Objective: Given that hepatitis B virus (HBV) can infect human sperm cells and HBV genes introduced by sperm can be transcribed in developing embryos, we sought to confirm the presence of mature HBV antigens and to assess the mechanism of viral gene replication in embryonic cells. Methods: Human sperm were transfected with recombinant plasmids pIRES2-EGFP-HBs or pIRES2-EGFP-HBc and were then used to fertilize zona-free golden hamster ova. Two-celled embryos with and without green fluorescence were collected for detection of HBV DNA or protein by fluorescence in situ hybridization (FISH), immunofluorescence assay (IA), and enzyme-linked immunosorbent assay (ELISA).

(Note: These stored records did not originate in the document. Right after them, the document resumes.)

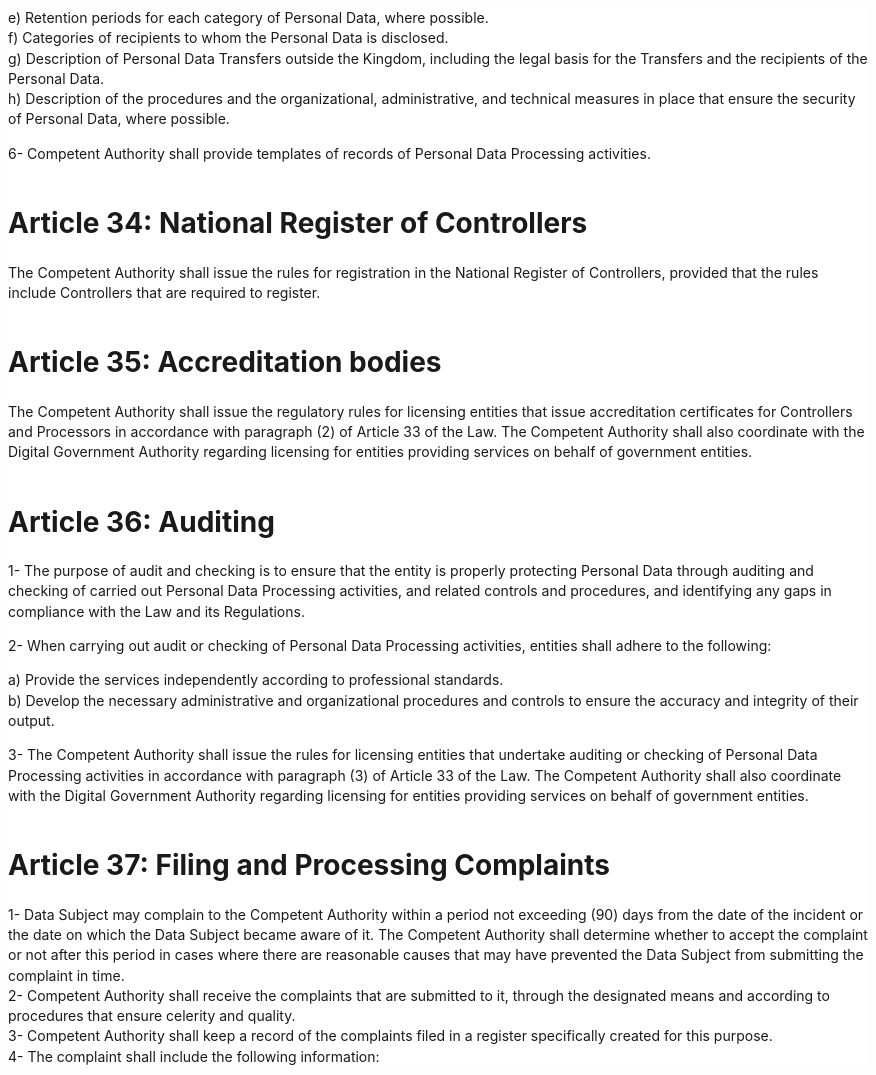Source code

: e) Retention periods for each category of Personal Data, where possible.  
f) Categories of recipients to whom the Personal Data is disclosed.  
g) Description of Personal Data Transfers outside the Kingdom, including the legal basis for the Transfers and the recipients of the Personal Data.  
h) Description of the procedures and the organizational, administrative, and technical measures in place that ensure the security of Personal Data, where possible.

6- Competent Authority shall provide templates of records of Personal Data Processing activities.

# Article 34: National Register of Controllers

The Competent Authority shall issue the rules for registration in the National Register of Controllers, provided that the rules include Controllers that are required to register.

# Article 35: Accreditation bodies

The Competent Authority shall issue the regulatory rules for licensing entities that issue accreditation certificates for Controllers and Processors in accordance with paragraph (2) of Article 33 of the Law. The Competent Authority shall also coordinate with the Digital Government Authority regarding licensing for entities providing services on behalf of government entities.

# Article 36: Auditing

1- The purpose of audit and checking is to ensure that the entity is properly protecting Personal Data through auditing and checking of carried out Personal Data Processing activities, and related controls and procedures, and identifying any gaps in compliance with the Law and its Regulations.

2- When carrying out audit or checking of Personal Data Processing activities, entities shall adhere to the following:

a) Provide the services independently according to professional standards.  
b) Develop the necessary administrative and organizational procedures and controls to ensure the accuracy and integrity of their output.

3- The Competent Authority shall issue the rules for licensing entities that undertake auditing or checking of Personal Data Processing activities in accordance with paragraph (3) of Article 33 of the Law. The Competent Authority shall also coordinate with the Digital Government Authority regarding licensing for entities providing services on behalf of government entities.

# Article 37: Filing and Processing Complaints

1- Data Subject may complain to the Competent Authority within a period not exceeding (90) days from the date of the incident or the date on which the Data Subject became aware of it. The Competent Authority shall determine whether to accept the complaint or not after this period in cases where there are reasonable causes that may have prevented the Data Subject from submitting the complaint in time.  
2- Competent Authority shall receive the complaints that are submitted to it, through the designated means and according to procedures that ensure celerity and quality.  
3- Competent Authority shall keep a record of the complaints filed in a register specifically created for this purpose.  
4- The complaint shall include the following information:
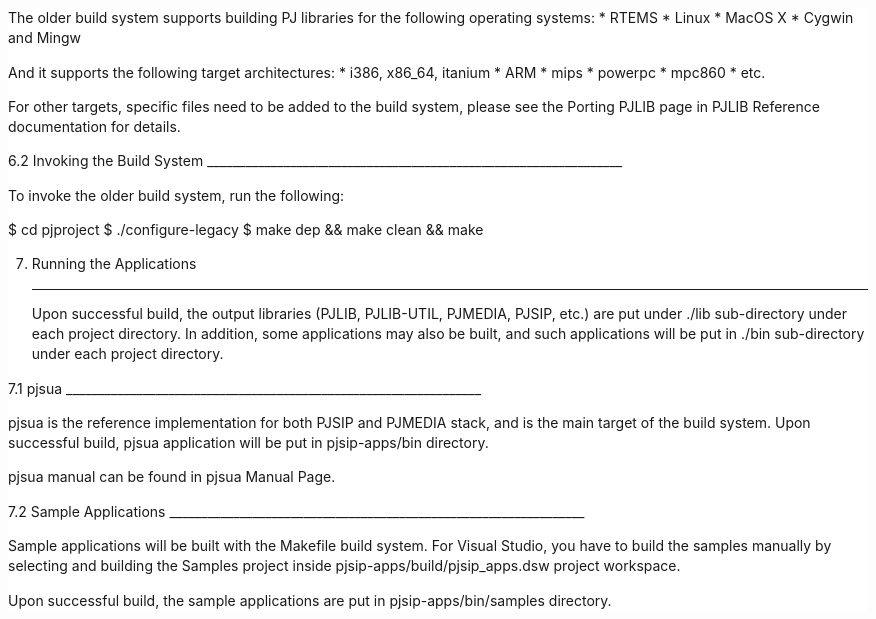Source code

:   The older build system supports building PJ libraries for the following
   operating systems:
     * RTEMS
     * Linux
     * MacOS X
     * Cygwin and Mingw

   And it supports the following target architectures:
     * i386, x86_64, itanium
     * ARM
     * mips
     * powerpc
     * mpc860
     * etc.

   For other targets, specific files need to be added to the build system,
   please see the Porting PJLIB page in PJLIB Reference documentation for
   details.

  6.2 Invoking the Build System
     _________________________________________________________________

   To invoke the older build system, run the following:



   $ cd pjproject
   $ ./configure-legacy
   $ make dep && make clean && make



7. Running the Applications
     _________________________________________________________________

   Upon successful build, the output libraries (PJLIB, PJLIB-UTIL, PJMEDIA,
   PJSIP, etc.) are put under ./lib sub-directory under each project directory.
   In addition, some applications may also be built, and such applications will
   be put in ./bin sub-directory under each project directory.


  7.1 pjsua
     _________________________________________________________________

   pjsua is the reference implementation for both PJSIP and PJMEDIA stack, and
   is  the  main target of the build system. Upon successful build, pjsua
   application will be put in pjsip-apps/bin directory.

   pjsua manual can be found in pjsua Manual Page.


  7.2 Sample Applications
     _________________________________________________________________

   Sample applications will be built with the Makefile build system. For Visual
   Studio, you have to build the samples manually by selecting and building the
   Samples project inside pjsip-apps/build/pjsip_apps.dsw project workspace.

   Upon   successful   build,   the   sample   applications  are  put  in
   pjsip-apps/bin/samples directory.
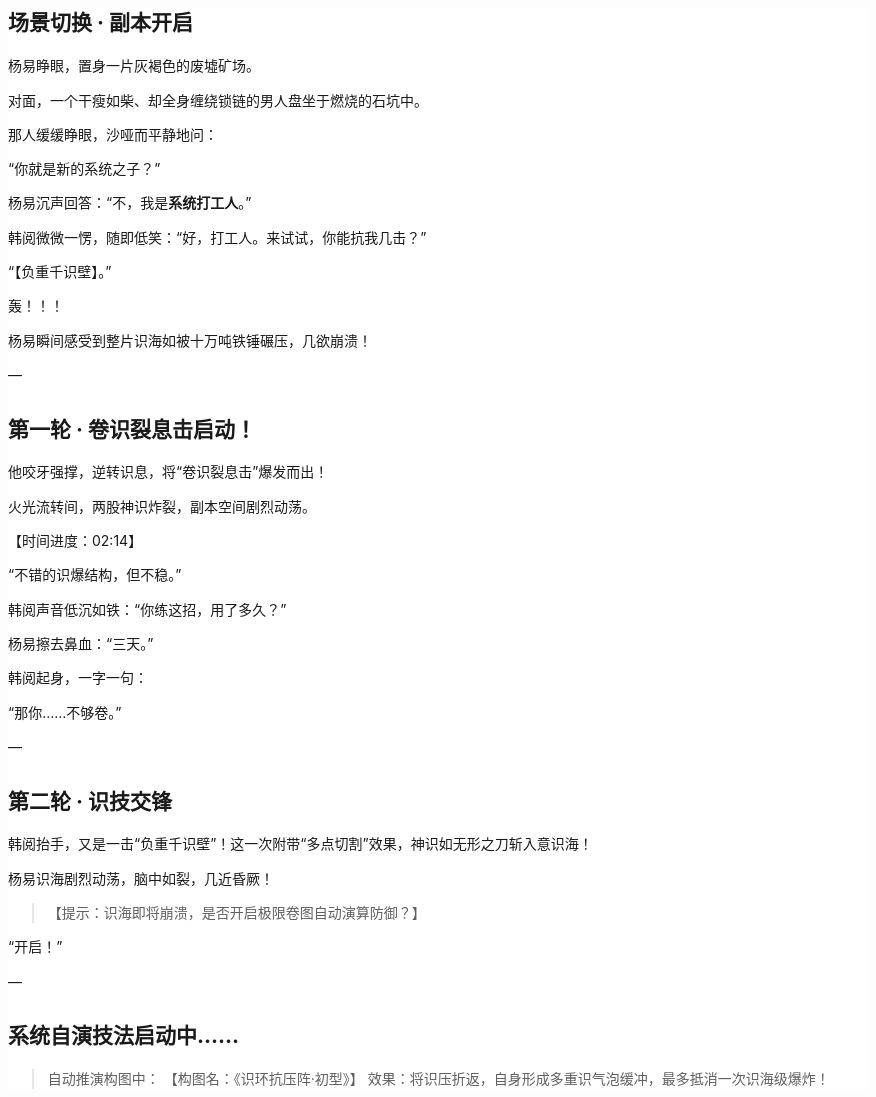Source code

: ## 场景切换 · 副本开启

杨易睁眼，置身一片灰褐色的废墟矿场。

对面，一个干瘦如柴、却全身缠绕锁链的男人盘坐于燃烧的石坑中。

那人缓缓睁眼，沙哑而平静地问：

“你就是新的系统之子？”

杨易沉声回答：“不，我是**系统打工人**。”

韩阅微微一愣，随即低笑：“好，打工人。来试试，你能抗我几击？”

“【负重千识壁】。”

轰！！！

杨易瞬间感受到整片识海如被十万吨铁锤碾压，几欲崩溃！

—

## 第一轮 · 卷识裂息击启动！

他咬牙强撑，逆转识息，将“卷识裂息击”爆发而出！

火光流转间，两股神识炸裂，副本空间剧烈动荡。

【时间进度：02:14】

“不错的识爆结构，但不稳。”

韩阅声音低沉如铁：“你练这招，用了多久？”

杨易擦去鼻血：“三天。”

韩阅起身，一字一句：

“那你……不够卷。”

—

## 第二轮 · 识技交锋

韩阅抬手，又是一击“负重千识壁”！这一次附带“多点切割”效果，神识如无形之刀斩入意识海！

杨易识海剧烈动荡，脑中如裂，几近昏厥！

> 【提示：识海即将崩溃，是否开启极限卷图自动演算防御？】

“开启！”

—

## 系统自演技法启动中……

> 自动推演构图中：
> 【构图名：《识环抗压阵·初型》】
> 效果：将识压折返，自身形成多重识气泡缓冲，最多抵消一次识海级爆炸！
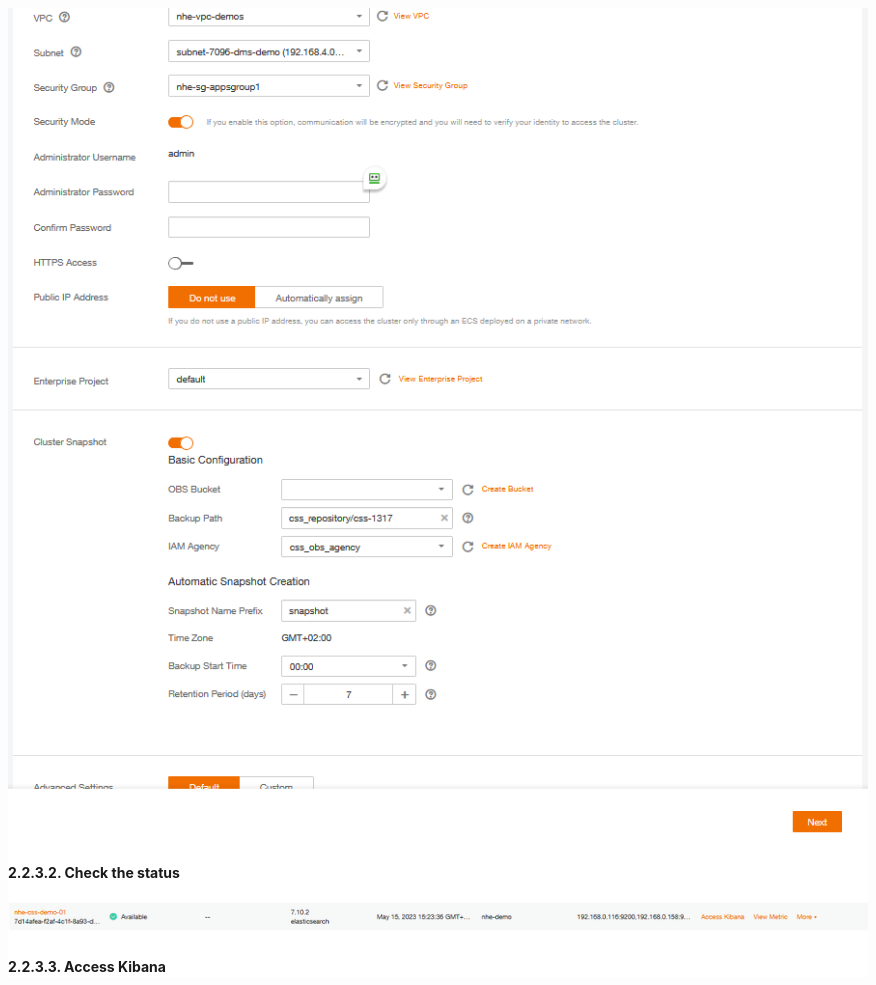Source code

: ![DMS](/Attachements/Pasted%20image%2020230619152449.png)

#### 2.2.3.2. Check the status

![DMS](/Attachements/Pasted%20image%2020230619152724.png)

#### 2.2.3.3. Access Kibana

Results: 1. Positive FISH signals for HBs- and HBc-DNA were observed in the sperm nuclei and in the nuclei of the two-celled embryos in the test samples but were not detected in the controls. 2. Positive IA signals for HBsAg or HBcAg were detected within the cytoplasm of the two-celled embryos in the test samples but not in the controls. 3. Using ELISA, the level of HBsAg in a single two-celled embryo was 0.064 ng/ ml. Likewise, HBcAg was detected in the five-embryo experimental group. Conclusion: The sperm-introduced HBV S or C genes were able to replicate concomitantly host embryo genome via a semiconservative mode of DNA replication and were able to express viral proteins in the embryonic cells.